_MATERIAL SUPPLIED_
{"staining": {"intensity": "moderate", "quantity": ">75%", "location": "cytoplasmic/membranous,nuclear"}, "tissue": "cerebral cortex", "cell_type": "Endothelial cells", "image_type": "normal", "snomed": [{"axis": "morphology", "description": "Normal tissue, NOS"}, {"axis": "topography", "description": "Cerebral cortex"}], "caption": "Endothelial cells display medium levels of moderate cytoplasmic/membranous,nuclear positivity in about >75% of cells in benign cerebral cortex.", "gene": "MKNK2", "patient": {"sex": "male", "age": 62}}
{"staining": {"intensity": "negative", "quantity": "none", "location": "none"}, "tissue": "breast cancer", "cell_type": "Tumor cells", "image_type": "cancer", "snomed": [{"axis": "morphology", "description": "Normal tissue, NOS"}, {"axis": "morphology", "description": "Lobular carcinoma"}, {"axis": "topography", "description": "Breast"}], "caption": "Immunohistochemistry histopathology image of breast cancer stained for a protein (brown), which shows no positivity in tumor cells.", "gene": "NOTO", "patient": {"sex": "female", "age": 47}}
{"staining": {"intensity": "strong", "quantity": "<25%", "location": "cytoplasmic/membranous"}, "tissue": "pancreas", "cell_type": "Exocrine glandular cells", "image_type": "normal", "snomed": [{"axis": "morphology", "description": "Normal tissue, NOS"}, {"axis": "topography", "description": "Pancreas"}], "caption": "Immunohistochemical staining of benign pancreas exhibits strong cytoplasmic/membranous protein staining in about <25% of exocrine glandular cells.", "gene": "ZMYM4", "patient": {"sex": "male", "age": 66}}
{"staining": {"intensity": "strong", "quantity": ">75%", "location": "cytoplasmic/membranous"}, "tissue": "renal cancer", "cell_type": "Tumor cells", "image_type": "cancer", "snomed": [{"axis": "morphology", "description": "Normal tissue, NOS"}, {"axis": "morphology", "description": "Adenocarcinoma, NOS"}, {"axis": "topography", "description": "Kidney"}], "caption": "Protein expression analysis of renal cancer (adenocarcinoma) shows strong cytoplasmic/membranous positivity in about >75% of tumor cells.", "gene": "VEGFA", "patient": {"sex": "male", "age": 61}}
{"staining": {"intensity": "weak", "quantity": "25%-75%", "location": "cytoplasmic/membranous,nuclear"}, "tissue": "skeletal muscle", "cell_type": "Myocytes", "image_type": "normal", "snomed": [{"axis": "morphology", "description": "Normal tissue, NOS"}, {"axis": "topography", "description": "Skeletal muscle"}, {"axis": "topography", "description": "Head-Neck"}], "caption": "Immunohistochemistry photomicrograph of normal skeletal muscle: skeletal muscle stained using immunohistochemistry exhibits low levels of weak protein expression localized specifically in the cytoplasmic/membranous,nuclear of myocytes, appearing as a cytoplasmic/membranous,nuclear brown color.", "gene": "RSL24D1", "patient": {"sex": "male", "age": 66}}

_REQUIRED WORK_
Look over the records. Copy the lines that include the word "cancer".

_WRITTEN RESPONSE_
{"staining": {"intensity": "negative", "quantity": "none", "location": "none"}, "tissue": "breast cancer", "cell_type": "Tumor cells", "image_type": "cancer", "snomed": [{"axis": "morphology", "description": "Normal tissue, NOS"}, {"axis": "morphology", "description": "Lobular carcinoma"}, {"axis": "topography", "description": "Breast"}], "caption": "Immunohistochemistry histopathology image of breast cancer stained for a protein (brown), which shows no positivity in tumor cells.", "gene": "NOTO", "patient": {"sex": "female", "age": 47}}
{"staining": {"intensity": "strong", "quantity": ">75%", "location": "cytoplasmic/membranous"}, "tissue": "renal cancer", "cell_type": "Tumor cells", "image_type": "cancer", "snomed": [{"axis": "morphology", "description": "Normal tissue, NOS"}, {"axis": "morphology", "description": "Adenocarcinoma, NOS"}, {"axis": "topography", "description": "Kidney"}], "caption": "Protein expression analysis of renal cancer (adenocarcinoma) shows strong cytoplasmic/membranous positivity in about >75% of tumor cells.", "gene": "VEGFA", "patient": {"sex": "male", "age": 61}}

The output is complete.